THE FLASH Season 5 Episode 18 Review: Godspeed

After finally revealing Nora’s secret partnership with Thawne a few weeks ago, Danielle Panabakers’ directorial debut “Godspeed” was billed as the tell-all confession for what Nora had been up to. But while there was some shuffling through her journal, it was really really more of a straightforward belated backstory for Nora than anything else. As an origin, it worked mostly due to Jessica Parker Kennedy playing Nora with complete earnestness and puppy-dog eyes, even though the standard checklist of superhero firsts. All the beat for beat parallels with Barry in the pilot episode were a bit on the nose, but it worked as storytelling shorthand to let the audience know the place Nora was at in her life with limited time to build expand on her life in 2049. 

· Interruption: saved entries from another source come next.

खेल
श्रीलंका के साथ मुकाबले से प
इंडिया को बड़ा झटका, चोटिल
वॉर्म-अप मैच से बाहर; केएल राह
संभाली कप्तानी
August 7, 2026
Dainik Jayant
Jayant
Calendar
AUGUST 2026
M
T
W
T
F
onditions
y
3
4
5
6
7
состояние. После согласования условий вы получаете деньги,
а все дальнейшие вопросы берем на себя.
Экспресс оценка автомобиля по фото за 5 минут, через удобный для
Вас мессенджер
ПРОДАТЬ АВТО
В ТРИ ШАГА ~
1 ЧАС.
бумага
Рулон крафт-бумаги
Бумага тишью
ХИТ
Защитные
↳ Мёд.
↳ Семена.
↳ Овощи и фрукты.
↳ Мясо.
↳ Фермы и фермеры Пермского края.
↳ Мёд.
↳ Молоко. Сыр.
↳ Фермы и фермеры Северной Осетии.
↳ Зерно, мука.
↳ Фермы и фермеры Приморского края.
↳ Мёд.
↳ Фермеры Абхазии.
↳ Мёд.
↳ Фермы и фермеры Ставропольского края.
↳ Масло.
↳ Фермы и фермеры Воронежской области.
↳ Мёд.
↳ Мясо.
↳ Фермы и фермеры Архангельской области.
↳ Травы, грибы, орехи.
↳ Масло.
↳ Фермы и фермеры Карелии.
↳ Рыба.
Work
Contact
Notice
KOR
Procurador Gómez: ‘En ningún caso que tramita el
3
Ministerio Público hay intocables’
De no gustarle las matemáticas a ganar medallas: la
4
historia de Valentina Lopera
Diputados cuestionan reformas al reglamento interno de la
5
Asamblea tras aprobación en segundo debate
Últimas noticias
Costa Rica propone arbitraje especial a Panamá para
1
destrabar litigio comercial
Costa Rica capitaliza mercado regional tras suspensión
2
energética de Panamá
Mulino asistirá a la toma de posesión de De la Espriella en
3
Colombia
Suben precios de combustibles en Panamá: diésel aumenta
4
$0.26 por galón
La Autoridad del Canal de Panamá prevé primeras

As for the titular villain — I know it was frustrating for fans of the comics to see a well-loved and complicated character like Godspeed reduced to a goofy, one-off meta for Nora’s first speedster outing. But frankly speaking, the show has consistently displayed little interest in truly adapting the Flash’s rogues gallery, always favoring a stream of new metas every week rather than a creating recurring well-rounded villains cast. At this point in the game, I’d feel disingenuous to get upset about every time it’s done to a rogue when the writing has been on the wall for years. It is what it is. 

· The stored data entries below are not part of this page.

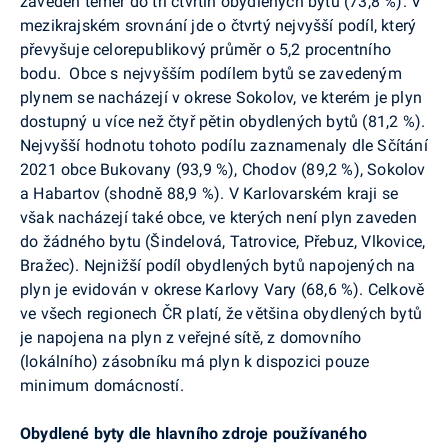
zaveden téměř do tří čtvrtin obydlených bytů (73,8 %). V
mezikrajském srovnání jde o čtvrtý nejvyšší podíl, který
převyšuje celorepublikový průměr o 5,2 procentního
bodu.
Obce s nejvyšším podílem bytů se zavedeným
plynem se nacházejí v okrese Sokolov, ve kterém je plyn
dostupný u více než čtyř pětin obydlených bytů (81,2 %).
Nejvyšší hodnotu tohoto podílu zaznamenaly dle Sčítání
2021 obce Bukovany (93,9 %), Chodov (89,2 %), Sokolov
a Habartov (shodně 88,9 %). V Karlovarském kraji se
však nacházejí také obce, ve kterých není plyn zaveden
do žádného bytu (Šindelová, Tatrovice, Přebuz, Vlkovice,
Bražec). Nejnižší podíl obydlených bytů napojených na
plyn je evidován v okrese Karlovy Vary (68,6 %). Celkově
ve všech regionech ČR platí, že většina obydlených bytů
je napojena na plyn z veřejné sítě, z domovního
(lokálního) zásobníku má plyn k dispozici pouze
minimum domácností.
Obydlené byty dle hlavního zdroje používaného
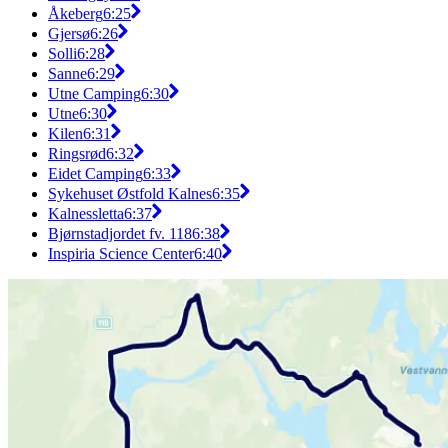
Åkeberg
6:25
Gjersø
6:26
Solli
6:28
Sanne
6:29
Utne Camping
6:30
Utne
6:30
Kilen
6:31
Ringsrød
6:32
Eidet Camping
6:33
Sykehuset Østfold Kalnes
6:35
Kalnessletta
6:37
Bjørnstadjordet fv. 118
6:38
Inspiria Science Center
6:40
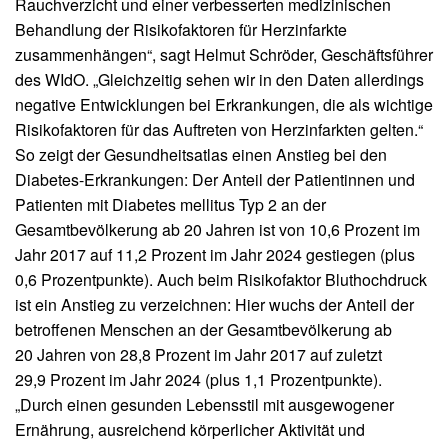
Rauchverzicht und einer verbesserten medizinischen
Behandlung der Risikofaktoren für Herzinfarkte
zusammenhängen“, sagt Helmut Schröder, Geschäftsführer
des WIdO. „Gleichzeitig sehen wir in den Daten allerdings
negative Entwicklungen bei Erkrankungen, die als wichtige
Risikofaktoren für das Auftreten von Herzinfarkten gelten.“
So zeigt der Gesundheitsatlas einen Anstieg bei den
Diabetes-Erkrankungen: Der Anteil der Patientinnen und
Patienten mit Diabetes mellitus Typ 2 an der
Gesamtbevölkerung ab 20 Jahren ist von 10,6 Prozent im
Jahr 2017 auf 11,2 Prozent im Jahr 2024 gestiegen (plus
0,6 Prozentpunkte). Auch beim Risikofaktor Bluthochdruck
ist ein Anstieg zu verzeichnen: Hier wuchs der Anteil der
betroffenen Menschen an der Gesamtbevölkerung ab
20 Jahren von 28,8 Prozent im Jahr 2017 auf zuletzt
29,9 Prozent im Jahr 2024 (plus 1,1 Prozentpunkte).
„Durch einen gesunden Lebensstil mit ausgewogener
Ernährung, ausreichend körperlicher Aktivität und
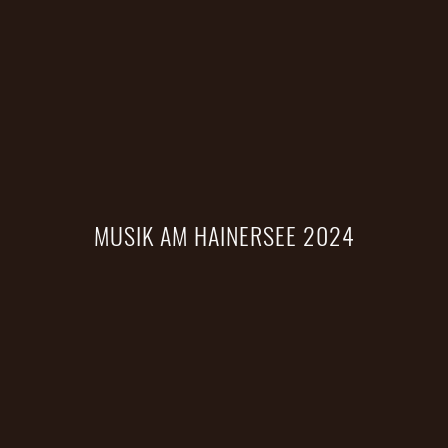
MUSIK AM HAINERSEE 2024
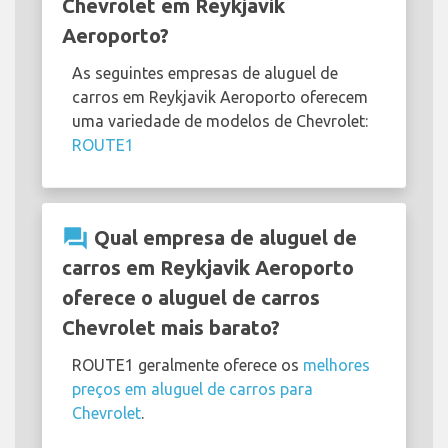
Chevrolet em Reykjavik
Aeroporto?
As seguintes empresas de aluguel de
carros em Reykjavik Aeroporto oferecem
uma variedade de modelos de Chevrolet:
ROUTE1
question_answer
Qual empresa de aluguel de
carros em Reykjavik Aeroporto
oferece o aluguel de carros
Chevrolet mais barato?
ROUTE1 geralmente oferece os
melhores
preços em aluguel de carros para
Chevrolet
.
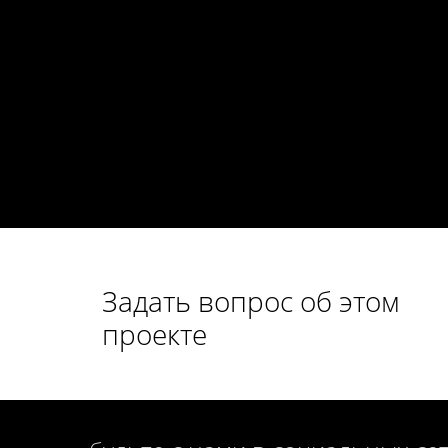
Задать вопрос об этом
проекте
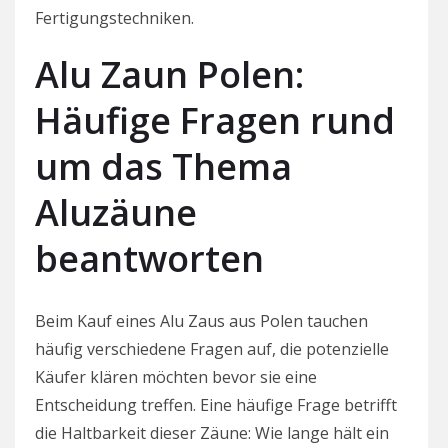
Fertigungstechniken.
Alu Zaun Polen:
Häufige Fragen rund
um das Thema
Aluzäune
beantworten
Beim Kauf eines Alu Zaus aus Polen tauchen
häufig verschiedene Fragen auf, die potenzielle
Käufer klären möchten bevor sie eine
Entscheidung treffen. Eine häufige Frage betrifft
die Haltbarkeit dieser Zäune: Wie lange hält ein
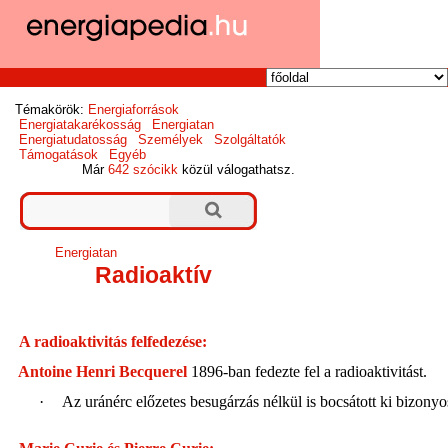
Témakörök:
Energiaforrások
Energiatakarékosság
Energiatan
Energiatudatosság
Személyek
Szolgáltatók
Támogatások
Egyéb
Már
642 szócikk
közül válogathatsz.
Energiatan
Radioaktív
A radioaktivitás felfedezése: 
 Antoine Henri Becquerel 
1896-ban fedezte fel a radioaktivitást.
·
Az uránérc előzetes besugárzás nélkül is bocsátott ki bizo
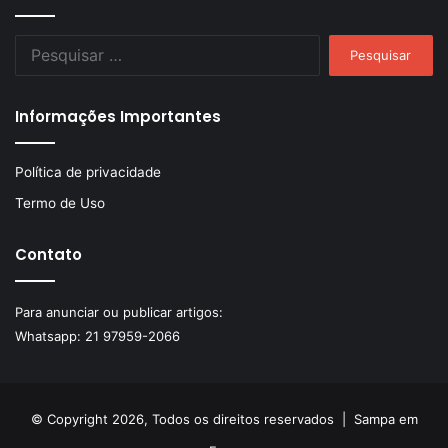
Pesquisar
por:
Informações Importantes
Política de privacidade
Termo de Uso
Contato
Para anunciar ou publicar artigos:
Whatsapp:
21 97959-2066
© Copyright 2026, Todos os direitos reservados |
Sampa em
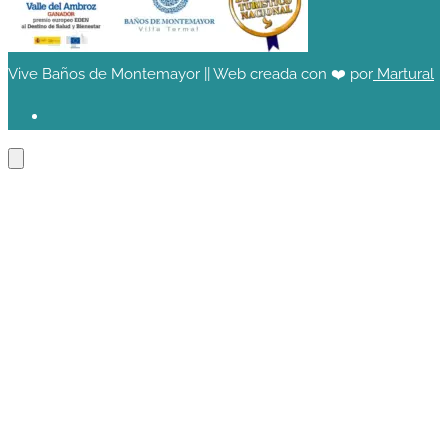
Vive Baños de Montemayor || Web creada con ❤️ por
Martural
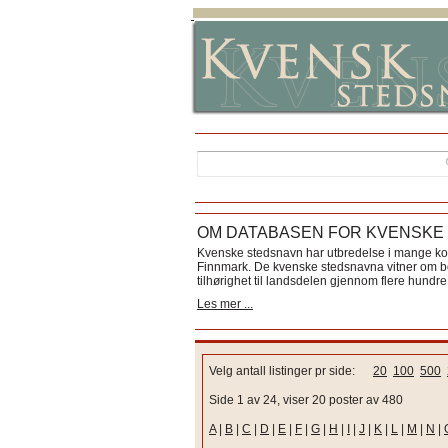
OM DATABASEN FOR KVENSKE
Kvenske stedsnavn har utbredelse i mange k
Finnmark. De kvenske stedsnavna vitner om bos
tilhørighet til landsdelen gjennom flere hundre 
Les mer ...
Velg antall listinger pr side:
20
100
500
Side 1 av 24, viser 20 poster av 480
A
|
B
|
C
|
D
|
E
|
F
|
G
|
H
|
I
|
J
|
K
|
L
|
M
|
N
|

Where the episode succeeded most was in showing viewers Nora could choose to align herself with someone notorious as Thawne. In previous interactions between the two, Nora often felt a little too naive and Thawne a little too much of snake for you to reasonably buy into their dynamic. Here, however, with the added context showing how suddenly understand how suddenly isolated Nora became after finding her chip and how with limited her pool of knowledge was with the Flash museum redactions, it’s easier to understand how she got in over her head so fast. Thawne being more mournful and subdued in his cell helped as well. Even knowing all we do, it still was a bit of a shock to see how fast he could drop the repentant mentor act once Barry came to confront him. It’s a shame Tom Cavanagh has been mostly playing one note stereotypes like Sherloque or Herr Wells as of late — where he truly shines is in these subtle moments of menace as he plays God with the West-Allen family. 

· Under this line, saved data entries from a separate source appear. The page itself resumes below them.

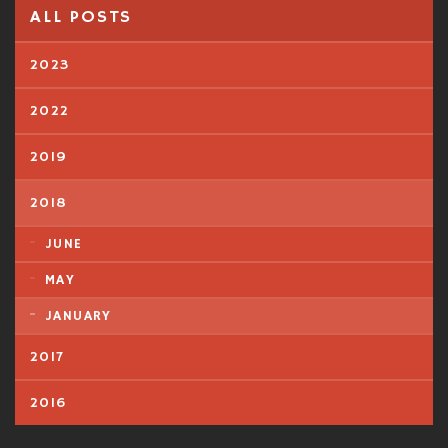
ALL POSTS
2023
2022
2019
2018
JUNE
MAY
JANUARY
2017
2016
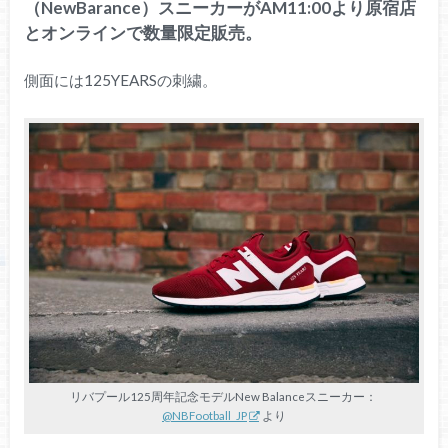
（NewBarance）スニーカーがAM11:00より原宿店
とオンラインで数量限定販売。
側面には125YEARSの刺繍。
リバプール125周年記念モデルNew Balanceスニーカー：
@NBFootball_JP
より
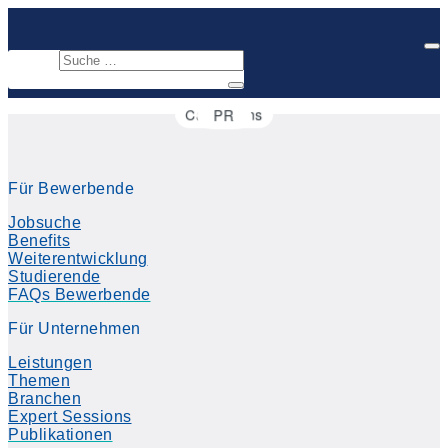
Campaigns
PR
Conversion
CRM
UX
E-Commerce
Lead Gen
Social Media
Copywriting
SEA/Ads
SEO
Newsletter
Content
Branding
Growth
Automation
Analytics
Für Bewerbende
Jobsuche
Benefits
Weiterentwicklung
Studierende
FAQs Bewerbende
Für Unternehmen
Leistungen
Themen
Branchen
Expert Sessions
Publikationen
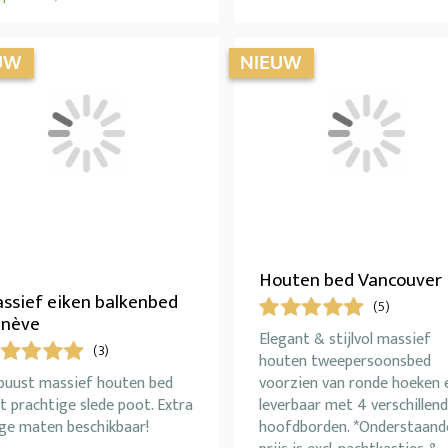
Houten bed Vancouver
ssief eiken balkenbed
(5)
nève
Elegant & stijlvol massief
(3)
houten tweepersoonsbed
buust massief houten bed
voorzien van ronde hoeken 
 prachtige slede poot. Extra
leverbaar met 4 verschillen
nge maten beschikbaar!
hoofdborden. *Onderstaand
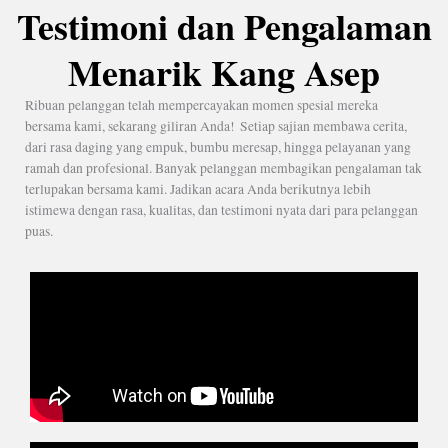
Testimoni dan Pengalaman
Menarik Kang Asep
Ribuan pelanggan telah mempercayakan momen spesial mereka
bersama kami, sekarang giliran Anda! Setiap sajian membawa cerita,
dari rasa daging yang empuk, bumbu meresap, hingga pelayanan yang
ramah dan profesional. Banyak pelanggan membagikan pengalaman tak
terlupakan bersama kami. Jadikan acara Anda berikutnya lebih
istimewa dengan rasa, kualitas, dan testimoni nyata dari para pelanggan
puas.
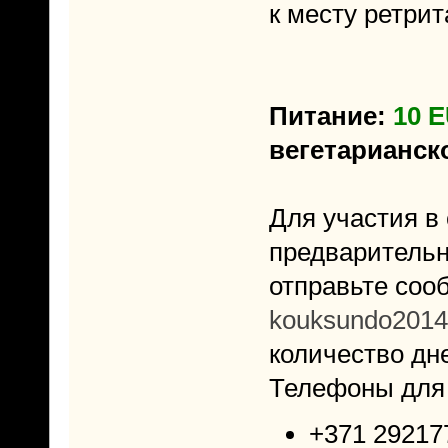
к месту ретрит
Питание:
10 
вегетарианск
Для участия в
предварительн
отправьте сооб
kouksundo201
количество дн
Телефоны для 
+371 292177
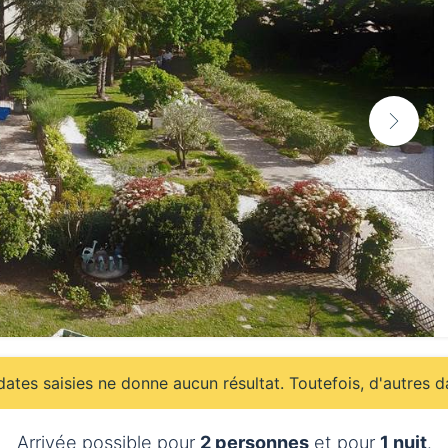
ates saisies ne donne aucun résultat. Toutefois, d'autres d
Arrivée possible pour
2 personnes
et pour
1 nuit
.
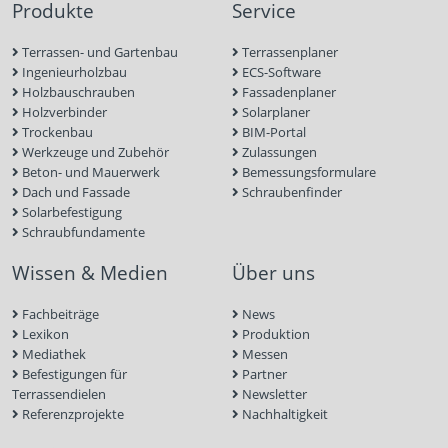
Produkte
Service
Terrassen- und Gartenbau
Terrassenplaner
Ingenieurholzbau
ECS-Software
Holzbauschrauben
Fassadenplaner
Holzverbinder
Solarplaner
Trockenbau
BIM-Portal
Werkzeuge und Zubehör
Zulassungen
Beton- und Mauerwerk
Bemessungsformulare
Dach und Fassade
Schraubenfinder
Solarbefestigung
Schraubfundamente
Wissen & Medien
Über uns
Fachbeiträge
News
Lexikon
Produktion
Mediathek
Messen
Befestigungen für
Partner
Terrassendielen
Newsletter
Referenzprojekte
Nachhaltigkeit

But while Nora’s story may have helped fill in some character gaps, there is still so much missing information about what she and Thawne have been up to. Did Nora discover time travelling on her own or did Thawne plant the seed to go to the past in her head? Who decided to interfere with the Enlightenment, and how much have the two of them been intentionally altering the timeline? If this were just a peek into Nora’s past, I’d be fine with having this many loose ends, but it seems bizarre that no one on Team Flash would have these concerns after the bombshell, which was the whole reason her history even came up. Surely Barry would have some concern about what happened after Nora found the Time Vault before unceremoniously grounding her in the future, right? 

It just shows again how dragging out the Nora storyline out this much has taken away a lot its potential. We don’t have time to wait for the team to go through another round of unanswered questions with Nora because there’s only a few episodes left. And after the intense, raw hatred that electrified Thawne and Barry’s ending encounter, going back the lackluster Cicada feud feels more pointless than ever. It seems so clear that bad blood between Thawne and Barry’s family is where all the real drama the season is coming from; why it’s being sandwiched between Caitlin’s renewed paternal woes and recycled version of the meta serial killer plotline instead of being allowed to be the main course continues to be a mystery.